Collected data:
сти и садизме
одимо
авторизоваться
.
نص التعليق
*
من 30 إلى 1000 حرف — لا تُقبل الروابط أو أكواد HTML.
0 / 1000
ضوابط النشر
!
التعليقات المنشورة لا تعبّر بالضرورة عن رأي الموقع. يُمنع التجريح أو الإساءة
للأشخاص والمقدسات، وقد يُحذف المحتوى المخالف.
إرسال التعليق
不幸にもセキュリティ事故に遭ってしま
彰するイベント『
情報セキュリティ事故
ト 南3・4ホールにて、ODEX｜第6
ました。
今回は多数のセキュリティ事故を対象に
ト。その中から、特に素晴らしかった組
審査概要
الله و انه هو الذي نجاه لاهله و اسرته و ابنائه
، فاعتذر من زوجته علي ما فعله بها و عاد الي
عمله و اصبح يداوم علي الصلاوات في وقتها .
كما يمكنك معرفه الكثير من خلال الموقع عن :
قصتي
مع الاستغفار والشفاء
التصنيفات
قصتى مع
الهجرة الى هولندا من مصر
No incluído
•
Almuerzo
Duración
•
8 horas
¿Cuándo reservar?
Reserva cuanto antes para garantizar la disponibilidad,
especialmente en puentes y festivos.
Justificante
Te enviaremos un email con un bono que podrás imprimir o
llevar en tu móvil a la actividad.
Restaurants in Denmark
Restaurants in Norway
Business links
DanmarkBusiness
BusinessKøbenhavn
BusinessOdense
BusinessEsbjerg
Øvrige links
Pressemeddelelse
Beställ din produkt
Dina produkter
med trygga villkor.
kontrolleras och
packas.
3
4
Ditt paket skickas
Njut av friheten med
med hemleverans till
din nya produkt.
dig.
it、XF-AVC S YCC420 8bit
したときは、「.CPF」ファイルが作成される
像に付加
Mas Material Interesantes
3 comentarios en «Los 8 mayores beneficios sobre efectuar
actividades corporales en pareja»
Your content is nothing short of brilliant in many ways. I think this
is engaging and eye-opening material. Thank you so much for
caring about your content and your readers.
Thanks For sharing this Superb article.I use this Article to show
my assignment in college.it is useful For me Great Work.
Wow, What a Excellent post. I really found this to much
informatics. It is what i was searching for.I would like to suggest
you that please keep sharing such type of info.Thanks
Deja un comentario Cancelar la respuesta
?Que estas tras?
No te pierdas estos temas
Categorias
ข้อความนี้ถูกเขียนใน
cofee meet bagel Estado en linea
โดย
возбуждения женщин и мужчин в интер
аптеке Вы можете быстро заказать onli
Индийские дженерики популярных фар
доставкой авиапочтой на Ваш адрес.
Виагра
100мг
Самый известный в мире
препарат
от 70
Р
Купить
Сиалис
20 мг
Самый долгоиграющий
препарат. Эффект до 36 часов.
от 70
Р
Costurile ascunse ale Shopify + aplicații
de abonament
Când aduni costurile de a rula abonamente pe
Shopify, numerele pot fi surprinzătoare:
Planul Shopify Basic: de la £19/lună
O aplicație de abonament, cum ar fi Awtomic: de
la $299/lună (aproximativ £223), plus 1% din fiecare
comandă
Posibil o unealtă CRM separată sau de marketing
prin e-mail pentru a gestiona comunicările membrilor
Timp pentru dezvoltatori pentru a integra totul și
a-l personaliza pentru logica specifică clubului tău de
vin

**Exercise goal:** Using the entries above, output exactly the lines between the line holding "Dina produkter" and the line holding "Your content is", end lines included, and nothing more.

**Written answer:**
Dina produkter
med trygga villkor.
kontrolleras och
packas.
3
4
Ditt paket skickas
Njut av friheten med
med hemleverans till
din nya produkt.
dig.
it、XF-AVC S YCC420 8bit
したときは、「.CPF」ファイルが作成される
像に付加
Mas Material Interesantes
3 comentarios en «Los 8 mayores beneficios sobre efectuar
actividades corporales en pareja»
Your content is nothing short of brilliant in many ways. I think this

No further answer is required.